Description of the task:
A word-for-word restatement of every record is required.

*** Opening of Task material ***

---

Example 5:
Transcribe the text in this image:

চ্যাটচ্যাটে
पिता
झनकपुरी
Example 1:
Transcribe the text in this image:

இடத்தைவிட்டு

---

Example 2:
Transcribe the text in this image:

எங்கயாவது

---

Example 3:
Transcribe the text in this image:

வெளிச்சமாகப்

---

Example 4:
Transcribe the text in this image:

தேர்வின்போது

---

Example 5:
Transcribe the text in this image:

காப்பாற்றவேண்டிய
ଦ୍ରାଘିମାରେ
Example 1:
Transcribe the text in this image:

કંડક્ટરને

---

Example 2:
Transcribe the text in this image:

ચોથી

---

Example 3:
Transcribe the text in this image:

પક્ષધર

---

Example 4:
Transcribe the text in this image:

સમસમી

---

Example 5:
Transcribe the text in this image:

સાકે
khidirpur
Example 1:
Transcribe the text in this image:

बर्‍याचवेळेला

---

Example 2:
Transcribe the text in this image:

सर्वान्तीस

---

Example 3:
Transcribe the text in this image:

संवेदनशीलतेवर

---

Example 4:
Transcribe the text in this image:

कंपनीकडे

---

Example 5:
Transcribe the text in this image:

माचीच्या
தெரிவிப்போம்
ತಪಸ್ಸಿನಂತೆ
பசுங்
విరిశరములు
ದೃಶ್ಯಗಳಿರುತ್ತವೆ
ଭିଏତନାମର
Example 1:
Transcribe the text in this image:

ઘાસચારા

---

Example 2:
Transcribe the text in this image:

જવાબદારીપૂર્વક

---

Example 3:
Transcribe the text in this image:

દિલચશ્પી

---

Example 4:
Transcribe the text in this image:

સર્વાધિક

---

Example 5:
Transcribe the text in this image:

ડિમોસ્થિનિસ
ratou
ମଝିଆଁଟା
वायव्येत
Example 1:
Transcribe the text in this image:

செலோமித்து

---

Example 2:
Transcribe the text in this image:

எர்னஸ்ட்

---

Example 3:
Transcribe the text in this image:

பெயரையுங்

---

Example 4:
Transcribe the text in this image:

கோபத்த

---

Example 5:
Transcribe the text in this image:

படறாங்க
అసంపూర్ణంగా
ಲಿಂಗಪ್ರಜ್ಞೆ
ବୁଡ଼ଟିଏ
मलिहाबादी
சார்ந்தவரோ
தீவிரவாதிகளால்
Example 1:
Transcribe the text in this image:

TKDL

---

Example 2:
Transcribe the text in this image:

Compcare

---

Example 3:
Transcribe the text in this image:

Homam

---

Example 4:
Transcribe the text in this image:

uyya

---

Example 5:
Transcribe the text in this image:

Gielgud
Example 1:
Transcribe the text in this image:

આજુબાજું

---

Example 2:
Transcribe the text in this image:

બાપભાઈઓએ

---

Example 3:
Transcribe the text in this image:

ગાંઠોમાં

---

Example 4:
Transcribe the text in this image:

*** Close of Task material ***

Answer area:
---

Example 5:
Transcribe the text in this image:

চ্যাটচ্যাটে
पिता
झनकपुरी
Example 1:
Transcribe the text in this image:

இடத்தைவிட்டு

---

Example 2:
Transcribe the text in this image:

எங்கயாவது

---

Example 3:
Transcribe the text in this image:

வெளிச்சமாகப்

---

Example 4:
Transcribe the text in this image:

தேர்வின்போது

---

Example 5:
Transcribe the text in this image:

காப்பாற்றவேண்டிய
ଦ୍ରାଘିମାରେ
Example 1:
Transcribe the text in this image:

કંડક્ટરને

---

Example 2:
Transcribe the text in this image:

ચોથી

---

Example 3:
Transcribe the text in this image:

પક્ષધર

---

Example 4:
Transcribe the text in this image:

સમસમી

---

Example 5:
Transcribe the text in this image:

સાકે
khidirpur
Example 1:
Transcribe the text in this image:

बर्‍याचवेळेला

---

Example 2:
Transcribe the text in this image:

सर्वान्तीस

---

Example 3:
Transcribe the text in this image:

संवेदनशीलतेवर

---

Example 4:
Transcribe the text in this image:

कंपनीकडे

---

Example 5:
Transcribe the text in this image:

माचीच्या
தெரிவிப்போம்
ತಪಸ್ಸಿನಂತೆ
பசுங்
విరిశరములు
ದೃಶ್ಯಗಳಿರುತ್ತವೆ
ଭିଏତନାମର
Example 1:
Transcribe the text in this image:

ઘાસચારા

---

Example 2:
Transcribe the text in this image:

જવાબદારીપૂર્વક

---

Example 3:
Transcribe the text in this image:

દિલચશ્પી

---

Example 4:
Transcribe the text in this image:

સર્વાધિક

---

Example 5:
Transcribe the text in this image:

ડિમોસ્થિનિસ
ratou
ମଝିଆଁଟା
वायव्येत
Example 1:
Transcribe the text in this image:

செலோமித்து

---

Example 2:
Transcribe the text in this image:

எர்னஸ்ட்

---

Example 3:
Transcribe the text in this image:

பெயரையுங்

---

Example 4:
Transcribe the text in this image:

கோபத்த

---

Example 5:
Transcribe the text in this image:

படறாங்க
అసంపూర్ణంగా
ಲಿಂಗಪ್ರಜ್ಞೆ
ବୁଡ଼ଟିଏ
मलिहाबादी
சார்ந்தவரோ
தீவிரவாதிகளால்
Example 1:
Transcribe the text in this image:

TKDL

---

Example 2:
Transcribe the text in this image:

Compcare

---

Example 3:
Transcribe the text in this image:

Homam

---

Example 4:
Transcribe the text in this image:

uyya

---

Example 5:
Transcribe the text in this image:

Gielgud
Example 1:
Transcribe the text in this image:

આજુબાજું

---

Example 2:
Transcribe the text in this image:

બાપભાઈઓએ

---

Example 3:
Transcribe the text in this image:

ગાંઠોમાં

---

Example 4:
Transcribe the text in this image:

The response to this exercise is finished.